- **Texto de referencia**
==========
El cinco de noviembre del año 2010 falleció en Pamplona la profesora Jutta Burggraf. Desde 1996 formaba parte del claustro de la Facultad de Teología de la Universidad de Navarra.
Jutta Burggraf, alemana nacida en Hildesheim (Baja Sajonia), ha sido una destacada representante del grupo de mujeres que, después del Vaticano II, han hecho de la Teología una parte central de su dedicación a Dios y a los demás en la Iglesia. Altamente cualificada para el trabajo intelectual, Jutta recibió su formación académica en su país natal y en Roma. En el año 1979 obtuvo en la Universidad de Colonia el doctorado en Psicopedagogía, y alcanzó el grado de doctora en Teología por la Universidad de Navarra, con Premio extraordinario, en el año 1984.
A partir de entonces su trabajo se distinguió por una intensa actividad docente, de investigación y servicio a la Iglesia y a la sociedad. Fue una actividad en la que pudo desplegar las cualidades de humanidad, sabiduría y honda religiosidad de las que estaba dotada. Ejerció durante años la docencia en el Instituto Académico Internacional de Kerkrade, Países Bajos (1989-1996), como Profesora ordinaria en la Cátedra de Antropología; y en la Facultad de Teología de la Universidad de Navarra, como titular de Teología Sistemática y de Ecumenismo, a partir de 1999 hasta el año de su muerte.
Era miembro de la Pontificia Academia Mariana Internationalis, y formó parte del Comité Asesor del Congreso Católicos y Vida Pública (CEU España). Actuó de perito en el Sínodo de los Obispos sobre «La vocación y misión de los laicos en la Iglesia y en el mundo» (Roma 1987). Su tarea directiva en revistas especializadas y en colecciones de ensayos formativos, dentro del área de la familia y lo femenino, destaca por la hondura cristiana y la amplitud de sus iniciativas.
==========
- **Consigna A**
Transcribir sin cambios el fragmento de la semblanza de Jutta Burggraf que empieza en las palabras "Jutta Burggraf, alemana" y termina después de "el año 1984.".
- **Consigna B**
Explicar en una a tres oraciones por qué destaca, según la semblanza de Jutta Burggraf, su tarea directiva en revistas especializadas y en colecciones de ensayos formativos.

- **Material proporcionado**
==========
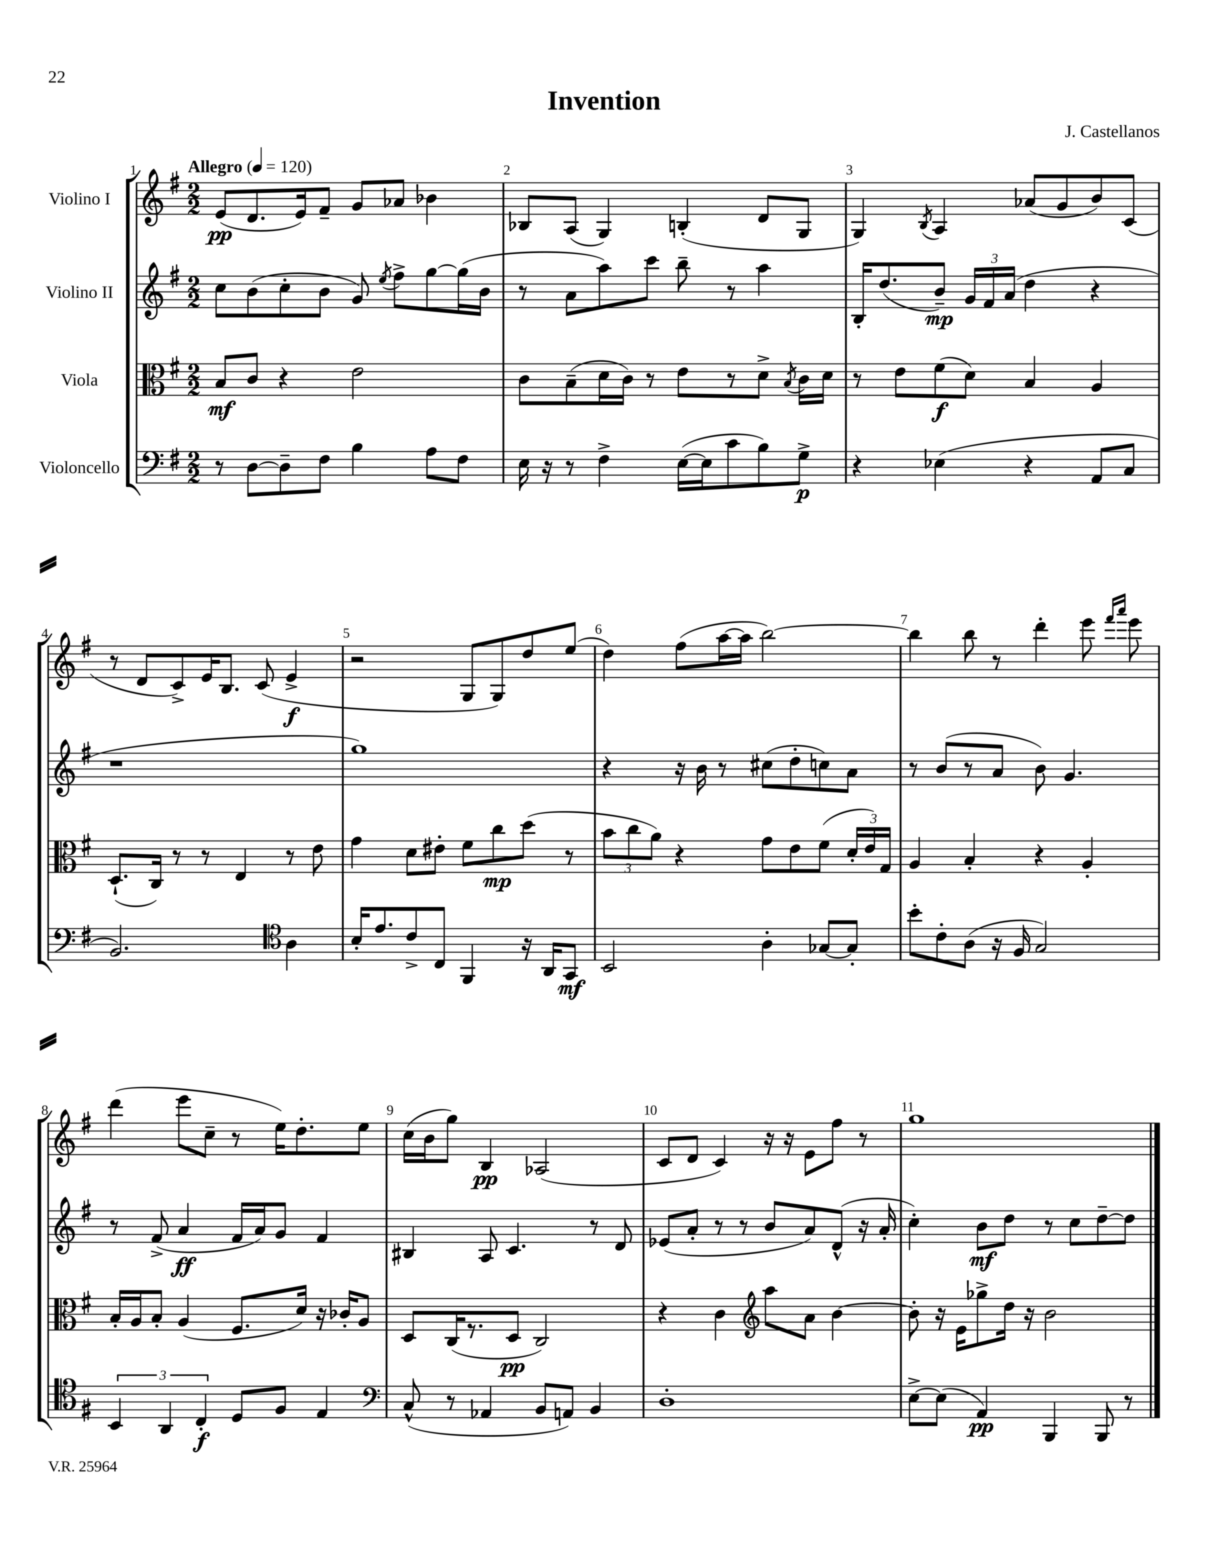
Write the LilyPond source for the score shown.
==========
- **Resultado de la tarea A**
Jutta Burggraf, alemana nacida en Hildesheim (Baja Sajonia), ha sido una destacada representante del grupo de mujeres que, después del Vaticano II, han hecho de la Teología una parte central de su dedicación a Dios y a los demás en la Iglesia. Altamente cualificada para el trabajo intelectual, Jutta recibió su formación académica en su país natal y en Roma. En el año 1979 obtuvo en la Universidad de Colonia el doctorado en Psicopedagogía, y alcanzó el grado de doctora en Teología por la Universidad de Navarra, con Premio extraordinario, en el año 1984.

- **Resultado de la tarea B**
Su tarea directiva en revistas especializadas y en colecciones de ensayos formativos, dentro del área de la familia y lo femenino, destaca por la hondura cristiana y por la amplitud de sus iniciativas.